> [WHAT NEEDS TO BE DONE]:
Retype, word for word, every line from the one holding "Cabelo Azul: A Magia da Profundidade" through the one holding "celeste, essa cor" in the entries below, both included, and only those lines.

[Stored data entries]
□ □ □
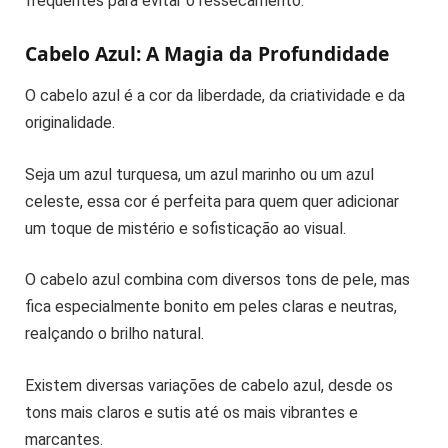
frequentes para evitar o ressecamento.
Cabelo Azul: A Magia da Profundidade
O cabelo azul é a cor da liberdade, da criatividade e da
originalidade.
Seja um azul turquesa, um azul marinho ou um azul
celeste, essa cor é perfeita para quem quer adicionar
um toque de mistério e sofisticação ao visual.
O cabelo azul combina com diversos tons de pele, mas
fica especialmente bonito em peles claras e neutras,
realçando o brilho natural.
Existem diversas variações de cabelo azul, desde os
tons mais claros e sutis até os mais vibrantes e
marcantes.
□ □ □
> [YOUR SOLUTION]:
Cabelo Azul: A Magia da Profundidade
O cabelo azul é a cor da liberdade, da criatividade e da
originalidade.
Seja um azul turquesa, um azul marinho ou um azul
celeste, essa cor é perfeita para quem quer adicionar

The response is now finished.